One of the things I enjoyed about Shatter is the way Nikki brings in characters of different races and socio-economic statuses and shows their interaction in a natural, unforced way. When I took her on, I told Nikki that one of the more sought after elements in fiction these days, both in children’s books and books for adults, is Diversity. My colleagues on both the buy and sell side of publishing are actively looking for books that address cultural, racial, and sexual diversity, and I felt that when she finishes her revisions and we go out on submission, we will have a very enthusiastic response from editors.
This afternoon I was looking on Nikki’s website, http://www.nikkitrionfo.com/, and I saw her latest blog post. It was fascinating. In it, Nikki brings up this conversation, and how it took her aback. She hadn’t thought she was writing a book with a Diversity theme in it at all. Rather, she was writing from her own experience growing up in the orchards of California, where different cultures mixed all the time—it felt so natural because it was.

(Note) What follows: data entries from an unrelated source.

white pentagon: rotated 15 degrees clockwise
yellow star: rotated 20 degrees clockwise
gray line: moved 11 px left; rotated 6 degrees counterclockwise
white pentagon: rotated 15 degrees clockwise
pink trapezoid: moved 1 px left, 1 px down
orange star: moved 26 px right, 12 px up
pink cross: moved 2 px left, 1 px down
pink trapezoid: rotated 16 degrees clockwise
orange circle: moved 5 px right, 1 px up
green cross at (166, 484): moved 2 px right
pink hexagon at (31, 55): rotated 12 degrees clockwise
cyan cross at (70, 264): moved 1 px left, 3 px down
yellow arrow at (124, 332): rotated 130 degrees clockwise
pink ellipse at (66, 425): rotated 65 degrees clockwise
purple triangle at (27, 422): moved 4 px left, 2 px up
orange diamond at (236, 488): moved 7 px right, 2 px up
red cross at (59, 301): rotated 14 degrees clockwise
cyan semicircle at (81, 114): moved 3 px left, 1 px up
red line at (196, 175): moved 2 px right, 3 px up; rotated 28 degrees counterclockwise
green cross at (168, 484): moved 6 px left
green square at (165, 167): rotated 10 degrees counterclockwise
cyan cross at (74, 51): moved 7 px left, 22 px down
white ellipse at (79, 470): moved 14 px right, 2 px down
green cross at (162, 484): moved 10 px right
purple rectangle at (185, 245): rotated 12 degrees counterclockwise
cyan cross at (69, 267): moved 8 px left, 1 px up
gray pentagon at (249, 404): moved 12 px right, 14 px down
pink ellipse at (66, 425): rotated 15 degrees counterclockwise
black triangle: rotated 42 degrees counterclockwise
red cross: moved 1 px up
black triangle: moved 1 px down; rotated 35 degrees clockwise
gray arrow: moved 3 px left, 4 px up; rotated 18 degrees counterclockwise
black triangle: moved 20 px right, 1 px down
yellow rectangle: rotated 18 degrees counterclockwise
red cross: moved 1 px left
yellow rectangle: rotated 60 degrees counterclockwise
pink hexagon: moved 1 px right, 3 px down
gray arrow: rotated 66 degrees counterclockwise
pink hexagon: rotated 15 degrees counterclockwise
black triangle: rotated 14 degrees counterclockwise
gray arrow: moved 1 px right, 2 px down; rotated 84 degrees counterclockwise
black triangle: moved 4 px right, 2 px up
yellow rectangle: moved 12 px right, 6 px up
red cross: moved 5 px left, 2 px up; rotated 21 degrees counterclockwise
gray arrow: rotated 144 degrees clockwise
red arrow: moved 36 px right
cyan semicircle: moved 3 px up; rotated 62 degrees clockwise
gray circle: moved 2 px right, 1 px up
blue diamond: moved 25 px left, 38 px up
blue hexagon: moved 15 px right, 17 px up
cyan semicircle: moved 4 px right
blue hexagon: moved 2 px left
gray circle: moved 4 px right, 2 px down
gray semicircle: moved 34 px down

Often, we spend our time in our own bubble of similar-looking and –behaving communities. And often writers, working off their own experiences, create homogenous casts. And part of the need for diversity in literature is to give future readers and writers role models to look to—so sometimes we strain ourselves looking for diversity. (And that’s not a bad thing, and has great cultural relevance and worth.) Which is why I’m so excited when I get a book like Nikki’s where the diversity is so second nature as to be that much more powerful. I can’t wait to see where it lands.
Me, neither. :)
So great to meet you, Danielle, and Rachael!